THE INPUT:
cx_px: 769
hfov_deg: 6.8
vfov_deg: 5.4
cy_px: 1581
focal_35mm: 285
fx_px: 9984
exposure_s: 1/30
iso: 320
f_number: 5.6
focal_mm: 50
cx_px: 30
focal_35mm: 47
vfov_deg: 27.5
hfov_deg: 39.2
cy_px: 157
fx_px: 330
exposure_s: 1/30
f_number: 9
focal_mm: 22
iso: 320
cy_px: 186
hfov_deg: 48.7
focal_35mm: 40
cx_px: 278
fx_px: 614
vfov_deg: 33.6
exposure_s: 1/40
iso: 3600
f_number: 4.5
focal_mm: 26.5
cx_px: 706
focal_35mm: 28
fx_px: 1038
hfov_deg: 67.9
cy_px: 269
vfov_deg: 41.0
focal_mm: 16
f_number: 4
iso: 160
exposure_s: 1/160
--
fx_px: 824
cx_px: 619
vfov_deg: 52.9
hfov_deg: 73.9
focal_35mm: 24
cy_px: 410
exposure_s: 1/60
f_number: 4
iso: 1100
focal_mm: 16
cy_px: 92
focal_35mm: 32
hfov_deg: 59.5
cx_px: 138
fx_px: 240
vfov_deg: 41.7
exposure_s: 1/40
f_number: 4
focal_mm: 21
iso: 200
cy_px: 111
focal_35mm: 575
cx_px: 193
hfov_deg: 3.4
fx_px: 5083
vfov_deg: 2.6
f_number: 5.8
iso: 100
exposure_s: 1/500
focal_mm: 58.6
* * *
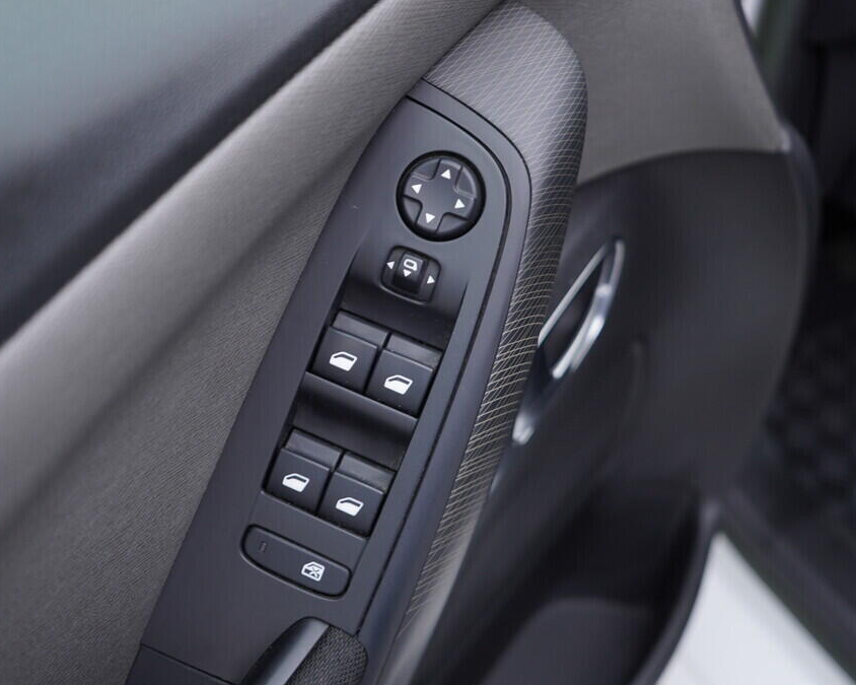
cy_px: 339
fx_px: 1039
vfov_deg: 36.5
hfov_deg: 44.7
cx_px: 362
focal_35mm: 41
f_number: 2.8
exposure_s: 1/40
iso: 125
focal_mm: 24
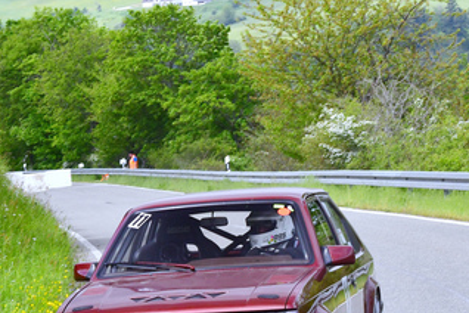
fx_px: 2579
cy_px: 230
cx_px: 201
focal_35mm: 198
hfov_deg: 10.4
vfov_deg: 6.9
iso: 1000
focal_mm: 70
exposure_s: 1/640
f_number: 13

WHAT THE EXERCISE ASKS:
Look above for the line with "hfov_deg: 6.8" and the line with "exposure_s: 1/160". Write out those two lines and all the lines between them, exactly, and no others.

ANSWER SPACE:
hfov_deg: 6.8
vfov_deg: 5.4
cy_px: 1581
focal_35mm: 285
fx_px: 9984
exposure_s: 1/30
iso: 320
f_number: 5.6
focal_mm: 50
cx_px: 30
focal_35mm: 47
vfov_deg: 27.5
hfov_deg: 39.2
cy_px: 157
fx_px: 330
exposure_s: 1/30
f_number: 9
focal_mm: 22
iso: 320
cy_px: 186
hfov_deg: 48.7
focal_35mm: 40
cx_px: 278
fx_px: 614
vfov_deg: 33.6
exposure_s: 1/40
iso: 3600
f_number: 4.5
focal_mm: 26.5
cx_px: 706
focal_35mm: 28
fx_px: 1038
hfov_deg: 67.9
cy_px: 269
vfov_deg: 41.0
focal_mm: 16
f_number: 4
iso: 160
exposure_s: 1/160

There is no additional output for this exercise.